[Opening Input data section]

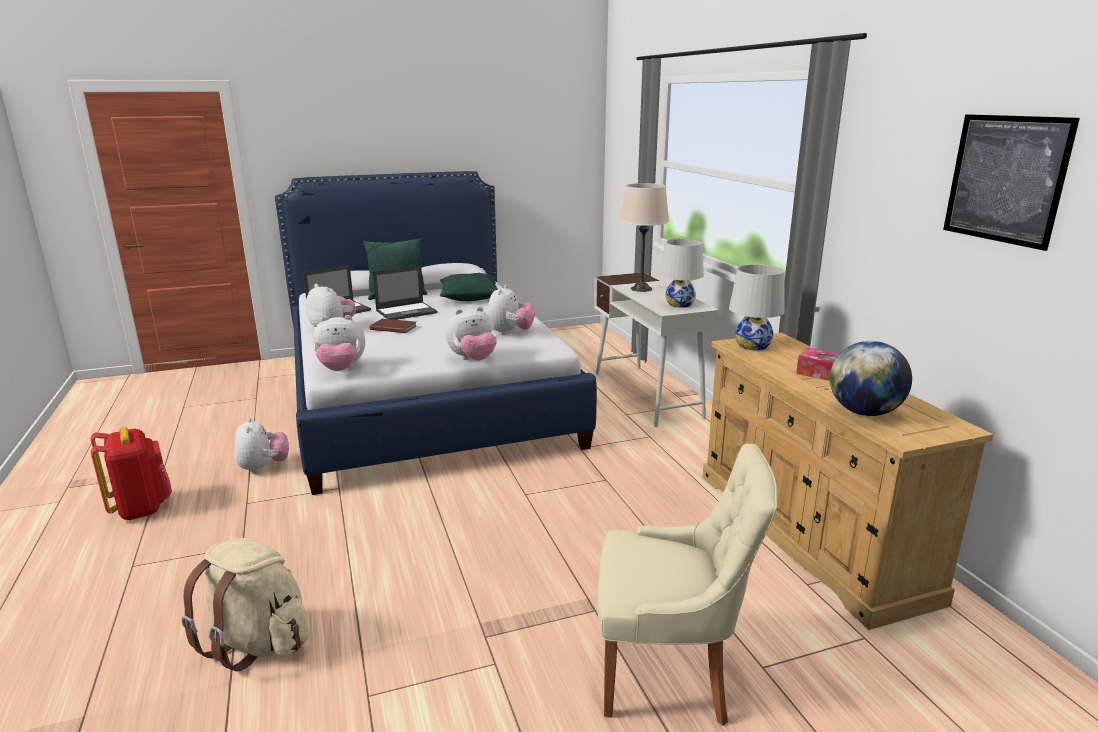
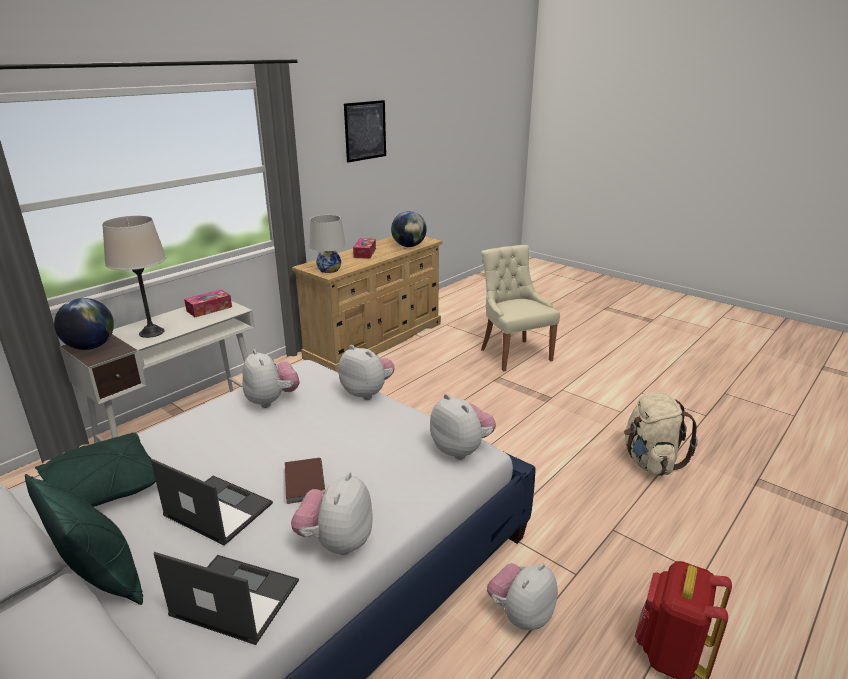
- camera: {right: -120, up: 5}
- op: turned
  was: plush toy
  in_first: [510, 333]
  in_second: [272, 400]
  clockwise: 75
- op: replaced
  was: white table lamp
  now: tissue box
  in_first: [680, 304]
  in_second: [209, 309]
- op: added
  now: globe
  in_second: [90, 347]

[Closing Input data section]

**What you need to do:**
Starting at the line that holds "- op: replaced", retype each line exactly through the end of the entries, both ends included.

**Task output:**
- op: replaced
  was: white table lamp
  now: tissue box
  in_first: [680, 304]
  in_second: [209, 309]
- op: added
  now: globe
  in_second: [90, 347]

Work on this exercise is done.